Kansas chemical blast may spur safety steps

National panel using Kansas event as example of what can go wrong in the storage of flammable liquids

The advisory would come first; then around July, McClure and the team expect to complete a combined investigative report on the Valley Center incident and another Barton Solvents fire in Des Moines. The Iowa fire involved a portable tank being filled at a warehouse, McClure said.

The advisory would target a class of flammable liquids that give off ignitable vapors even under normal conditions and build their own static charge.

The product in the tank that exploded had the brand name Special Naphtholite 66/3, more commonly referred to in the industry as VM&P naphtha. McClure described it as a common solvent that has been used in the paint industry for years.

Barton Solvents' customers include paint manufacturers and printing and aircraft-related businesses, Casten said.

Besides recommending that nitrogen be used, the advisory would also outline other safety practices including using anti-static additives in the "bad-actor" solvents and slowing the velocity at which liquids are pumped into tanks, McClure said. If liquid goes into a tank at too high a rate, it can increase static, increasing the likelihood of an explosion.

"If you do any one of them, you could greatly lessen the chance of an event like this," he said.

In the state investigation, Higday reported that Barton officials said they didn't use anti-static additives because customers would have to agree to the practice and because the absence of additives had not caused a problem.

The state's investigative report also raised the question of whether the pump being used to transfer solvent from a tanker-trailer into the storage tank was pumping too fast.

Casten, the Barton Solvents president, said additives aren't widely used and said the pump speed fell within guidelines.

The state report noted that the experienced Barton Solvents dock foreman who was filling the tank said he "didn't do anything different" that day. Barton Solvents has owned the site since 1979 and has operated in Valley Center without a similar incident.

County tank inspections

Because of the explosion, Sedgwick County would probably consider requiring a nitrogen blanketing system for any new, similar facility, said Sedgwick County Fire Marshal Tim Millspaugh.
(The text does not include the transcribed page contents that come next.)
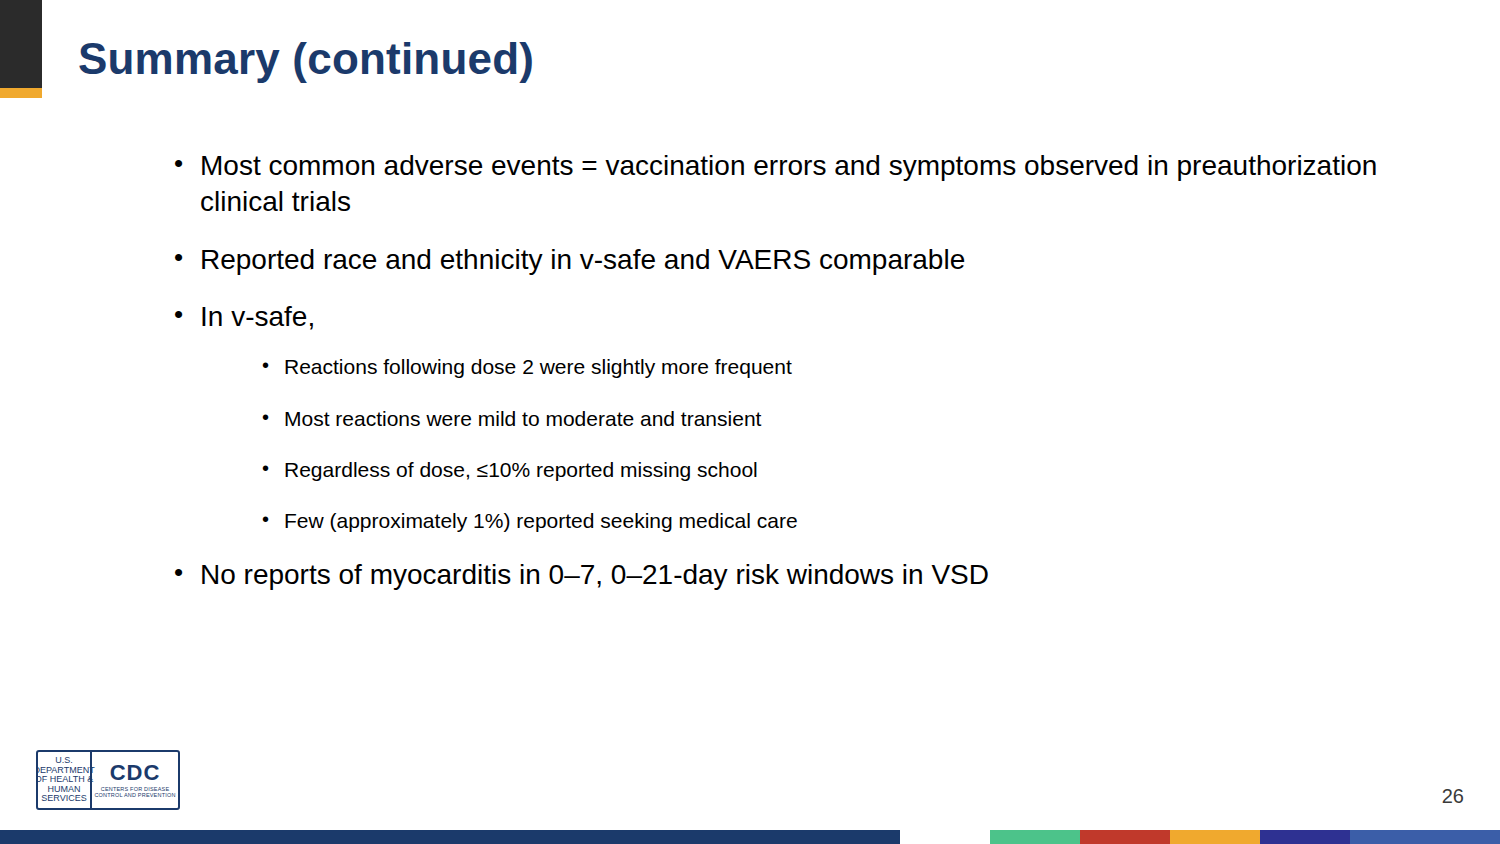Summary (continued)
Most common adverse events = vaccination errors and symptoms observed in preauthorization clinical trials
Reported race and ethnicity in v-safe and VAERS comparable
In v-safe,
Reactions following dose 2 were slightly more frequent
Most reactions were mild to moderate and transient
Regardless of dose, ≤10% reported missing school
Few (approximately 1%) reported seeking medical care
No reports of myocarditis in 0–7, 0–21-day risk windows in VSD
U.S. DEPARTMENT OF HEALTH & HUMAN SERVICES
CDC
CENTERS FOR DISEASE
CONTROL AND PREVENTION
26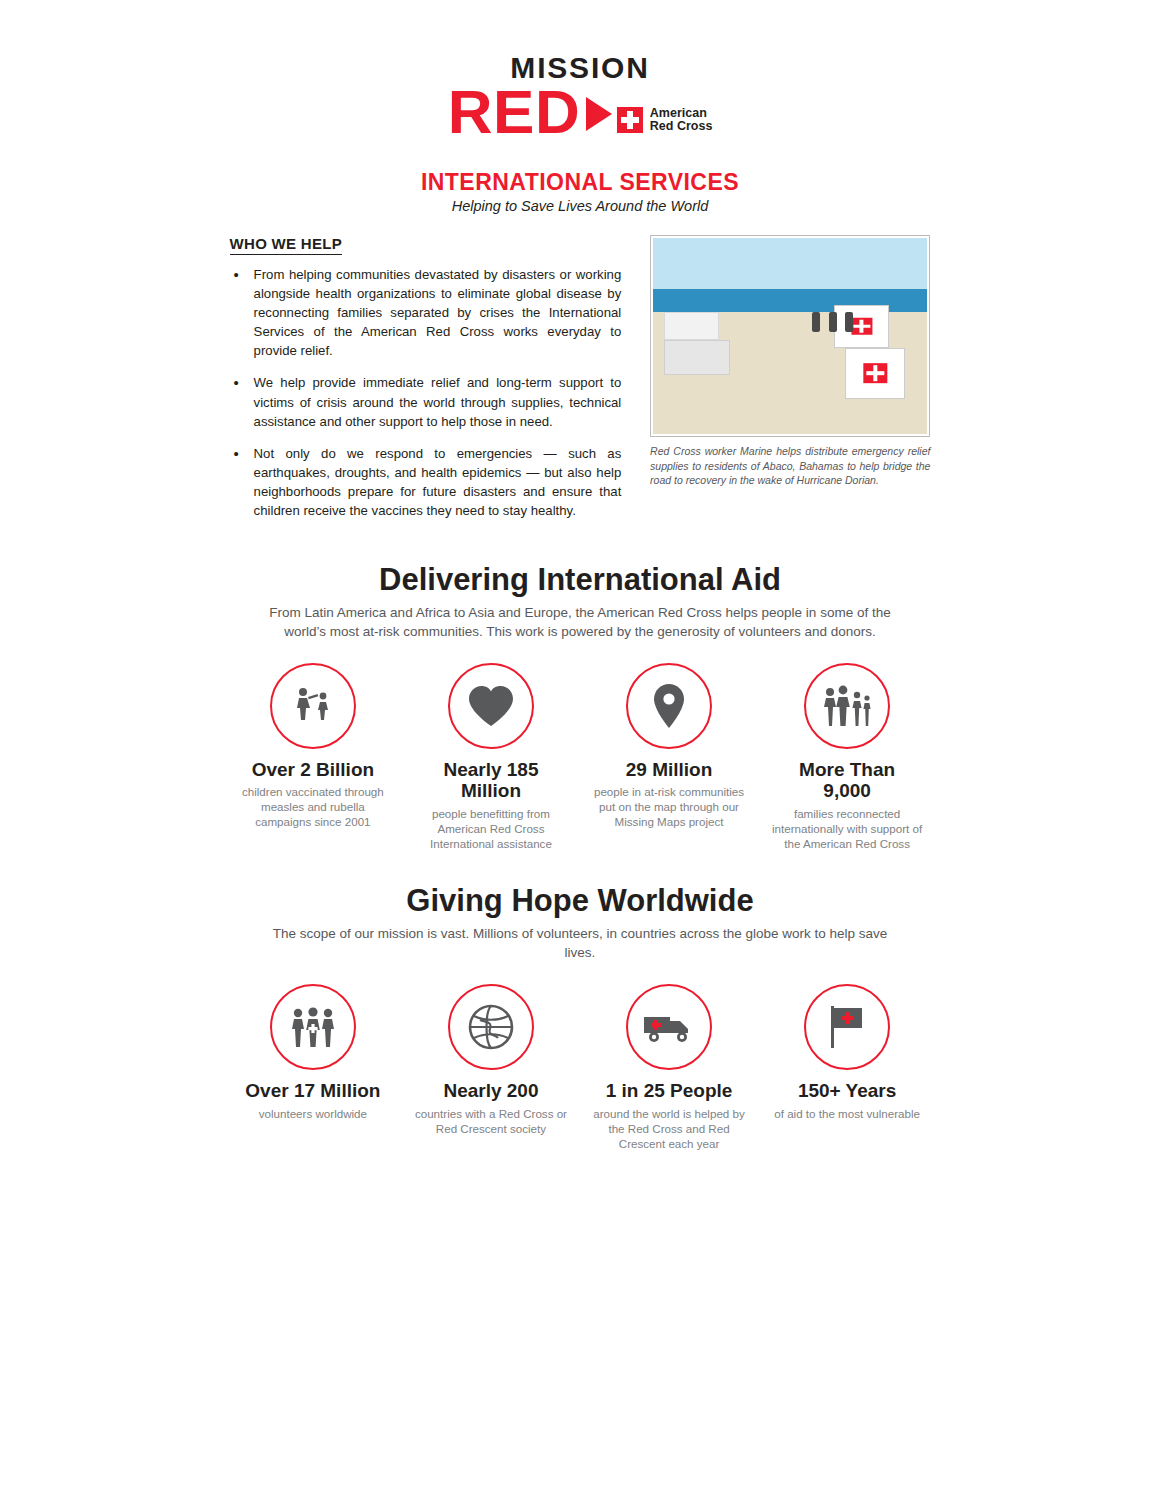MISSION
RED
American
Red Cross
INTERNATIONAL SERVICES
Helping to Save Lives Around the World
WHO WE HELP
From helping communities devastated by disasters or working alongside health organizations to eliminate global disease by reconnecting families separated by crises the International Services of the American Red Cross works everyday to provide relief.
We help provide immediate relief and long-term support to victims of crisis around the world through supplies, technical assistance and other support to help those in need.
Not only do we respond to emergencies — such as earthquakes, droughts, and health epidemics — but also help neighborhoods prepare for future disasters and ensure that children receive the vaccines they need to stay healthy.
Red Cross worker Marine helps distribute emergency relief supplies to residents of Abaco, Bahamas to help bridge the road to recovery in the wake of Hurricane Dorian.
Delivering International Aid
From Latin America and Africa to Asia and Europe, the American Red Cross helps people in some of the world’s most at-risk communities. This work is powered by the generosity of volunteers and donors.
Over 2 Billion
children vaccinated through measles and rubella campaigns since 2001
Nearly 185
Million
people benefitting from American Red Cross International assistance
29 Million
people in at-risk communities put on the map through our Missing Maps project
More Than
9,000
families reconnected internationally with support of the American Red Cross
Giving Hope Worldwide
The scope of our mission is vast. Millions of volunteers, in countries across the globe work to help save lives.
Over 17 Million
volunteers worldwide
Nearly 200
countries with a Red Cross or Red Crescent society
1 in 25 People
around the world is helped by the Red Cross and Red Crescent each year
150+ Years
of aid to the most vulnerable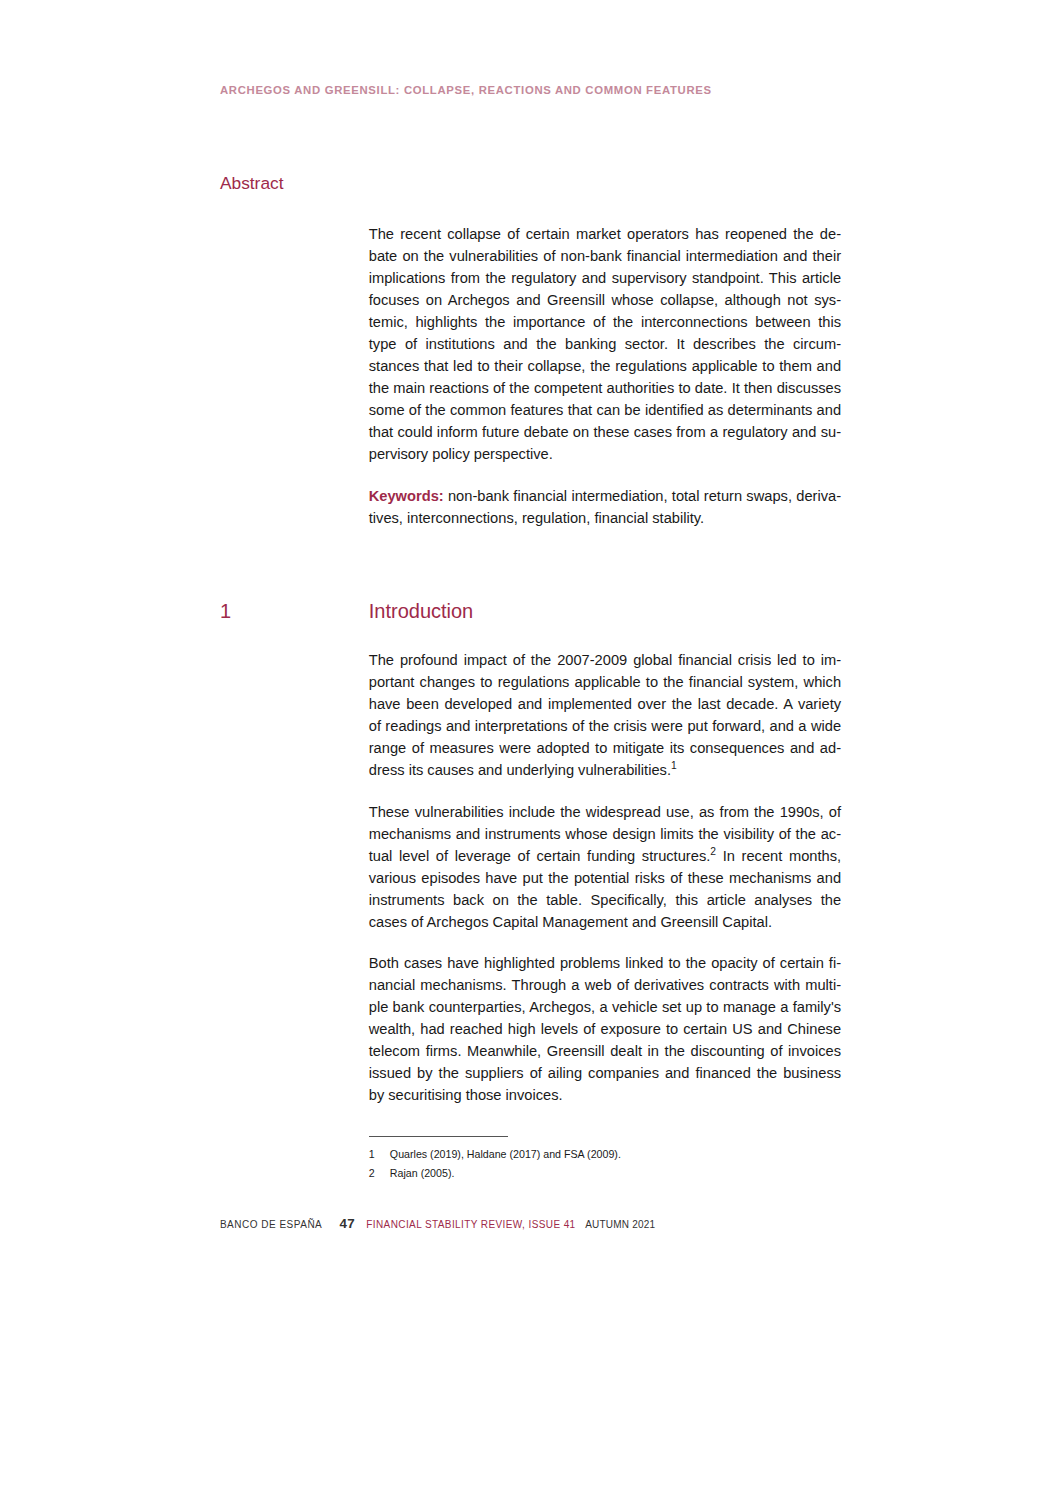Archegos and Greensill: collapse, reactions and common features
Abstract
The recent collapse of certain market operators has reopened the debate on the vulnerabilities of non-bank financial intermediation and their implications from the regulatory and supervisory standpoint. This article focuses on Archegos and Greensill whose collapse, although not systemic, highlights the importance of the interconnections between this type of institutions and the banking sector. It describes the circumstances that led to their collapse, the regulations applicable to them and the main reactions of the competent authorities to date. It then discusses some of the common features that can be identified as determinants and that could inform future debate on these cases from a regulatory and supervisory policy perspective.
Keywords: non-bank financial intermediation, total return swaps, derivatives, interconnections, regulation, financial stability.
1
Introduction
The profound impact of the 2007-2009 global financial crisis led to important changes to regulations applicable to the financial system, which have been developed and implemented over the last decade. A variety of readings and interpretations of the crisis were put forward, and a wide range of measures were adopted to mitigate its consequences and address its causes and underlying vulnerabilities.1
These vulnerabilities include the widespread use, as from the 1990s, of mechanisms and instruments whose design limits the visibility of the actual level of leverage of certain funding structures.2 In recent months, various episodes have put the potential risks of these mechanisms and instruments back on the table. Specifically, this article analyses the cases of Archegos Capital Management and Greensill Capital.
Both cases have highlighted problems linked to the opacity of certain financial mechanisms. Through a web of derivatives contracts with multiple bank counterparties, Archegos, a vehicle set up to manage a family's wealth, had reached high levels of exposure to certain US and Chinese telecom firms. Meanwhile, Greensill dealt in the discounting of invoices issued by the suppliers of ailing companies and financed the business by securitising those invoices.
1 Quarles (2019), Haldane (2017) and FSA (2009).
2 Rajan (2005).
Banco de España 47 Financial Stability Review, Issue 41 Autumn 2021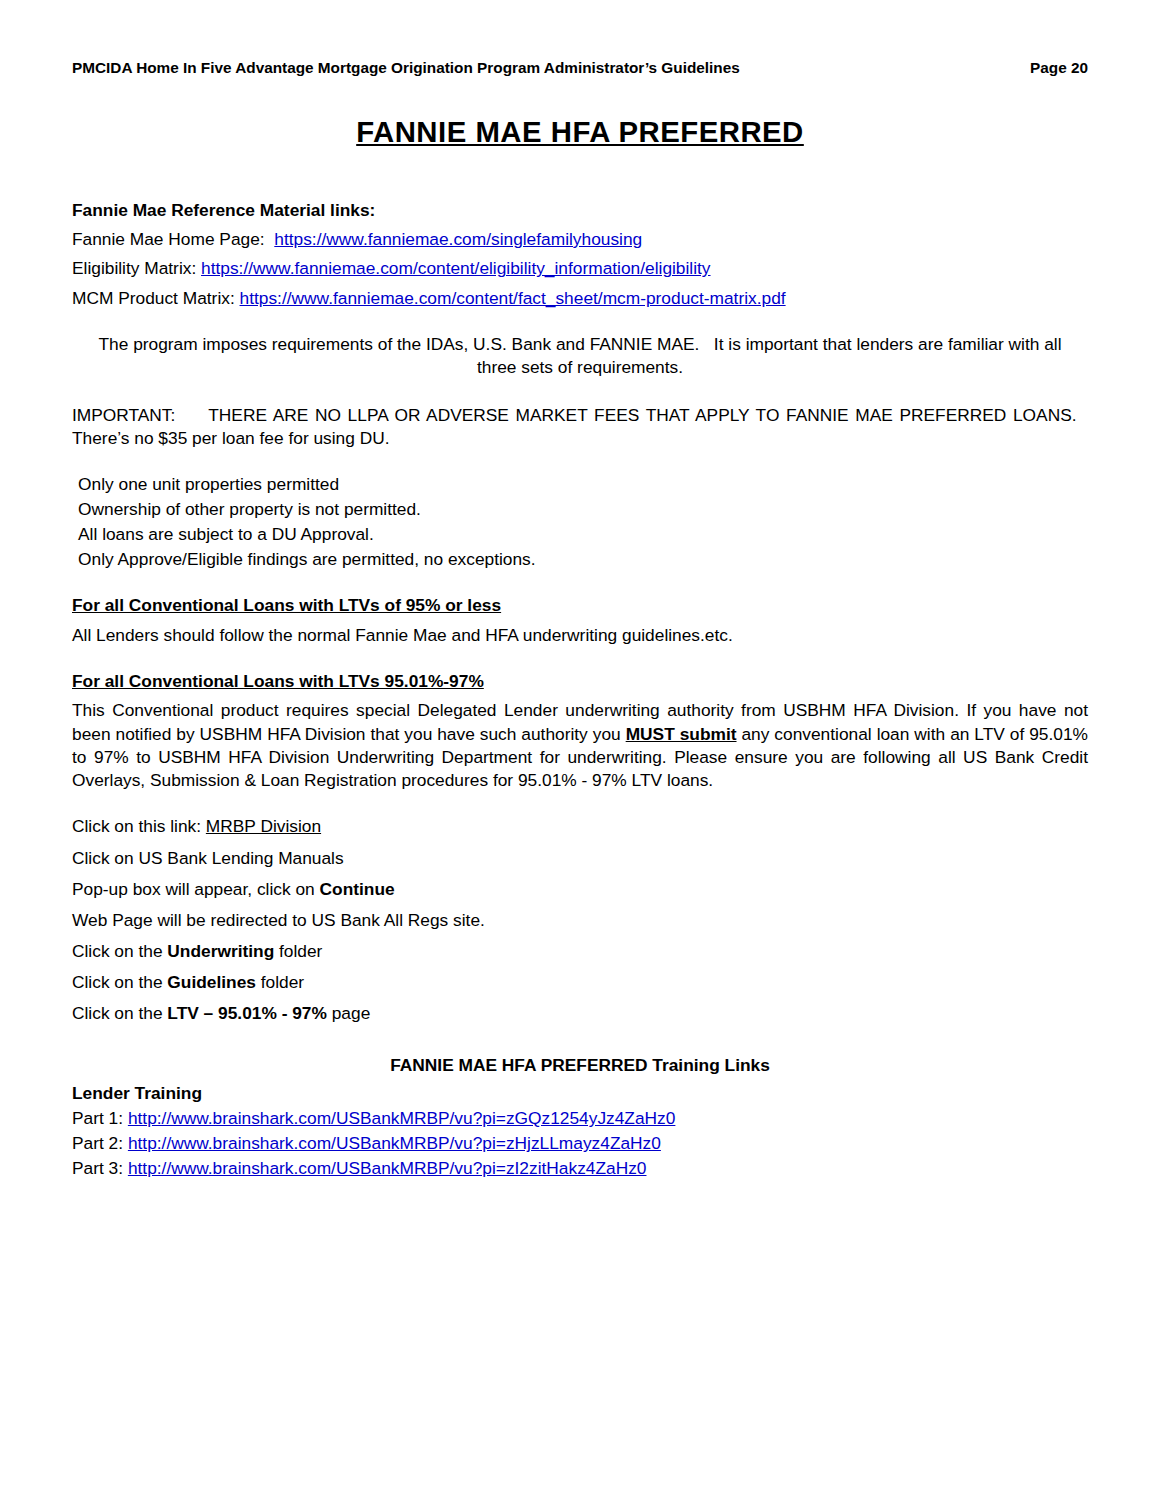PMCIDA Home In Five Advantage Mortgage Origination Program Administrator’s Guidelines Page 20
FANNIE MAE HFA PREFERRED
Fannie Mae Reference Material links:
Fannie Mae Home Page: https://www.fanniemae.com/singlefamilyhousing
Eligibility Matrix: https://www.fanniemae.com/content/eligibility_information/eligibility
MCM Product Matrix: https://www.fanniemae.com/content/fact_sheet/mcm-product-matrix.pdf
The program imposes requirements of the IDAs, U.S. Bank and FANNIE MAE. It is important that lenders are familiar with all three sets of requirements.
IMPORTANT: THERE ARE NO LLPA OR ADVERSE MARKET FEES THAT APPLY TO FANNIE MAE PREFERRED LOANS. There’s no $35 per loan fee for using DU.
Only one unit properties permitted
Ownership of other property is not permitted.
All loans are subject to a DU Approval.
Only Approve/Eligible findings are permitted, no exceptions.
For all Conventional Loans with LTVs of 95% or less
All Lenders should follow the normal Fannie Mae and HFA underwriting guidelines.etc.
For all Conventional Loans with LTVs 95.01%-97%
This Conventional product requires special Delegated Lender underwriting authority from USBHM HFA Division. If you have not been notified by USBHM HFA Division that you have such authority you MUST submit any conventional loan with an LTV of 95.01% to 97% to USBHM HFA Division Underwriting Department for underwriting. Please ensure you are following all US Bank Credit Overlays, Submission & Loan Registration procedures for 95.01% - 97% LTV loans.
Click on this link: MRBP Division
Click on US Bank Lending Manuals
Pop-up box will appear, click on Continue
Web Page will be redirected to US Bank All Regs site.
Click on the Underwriting folder
Click on the Guidelines folder
Click on the LTV – 95.01% - 97% page
FANNIE MAE HFA PREFERRED Training Links
Lender Training
Part 1: http://www.brainshark.com/USBankMRBP/vu?pi=zGQz1254yJz4ZaHz0
Part 2: http://www.brainshark.com/USBankMRBP/vu?pi=zHjzLLmayz4ZaHz0
Part 3: http://www.brainshark.com/USBankMRBP/vu?pi=zI2zitHakz4ZaHz0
Millspaugh, Casten and other officials -- including Bob Benedetti, a flammable-liquids expert with the National Fire Protection Association, which sets safety codes and standards -- agreed that nitrogen blanketing is not widely used largely because of the cost. Casten said the cost is "six-figure" per facility for equipment and installation.

But even if the cost exceeds $100,000 a year, "it's better than a 20 or 30 million-dollar fire every 10 or 15 years," Millspaugh said. "If I were a plant owner, that's the way I would look at it."

Casten declined to discuss damage figures.

This year, the county's fire department plans to train at least two people to inspect above-ground storage tanks in the county fire district, Millspaugh said.

"That's not to say that an inspection would have prevented the Valley Center thing," Millspaugh said.

Still, inspectors could check for such features as grounding equipment to help prevent fires and explosions and dikes to contain material, he said.

The county would not inspect in Valley Center because the city has its own fire department and is outside the fire district, Millspaugh said.

Valley Center would rely on the state fire marshal's office for tank inspections, said Kristine Polian, the city clerk. The city's fire department doesn't have the personnel and expertise to do the job, she said.

The state fire marshal's office has said it never inspected Barton' 43-vessel tank farm because it lacks staffing and the expertise.

Next step for Barton

Before the explosion, Casten said, Barton Solvents thought it had enough safeguards in place, including adequate grounding. Grounding is designed to safely divert an electrical charge.

Using nitrogen blanketing would be the company's next step, Casten said. The company is constructing a nitrogen system at its 31-tank facility in Kansas City, Kan.

"We want to install one and see how it works," he said.

Besides enhancing safety, a nitrogen system also decreases solvent emissions, he said.

If the nitrogen system at Kansas City passes the test, it would be installed companywide, he said.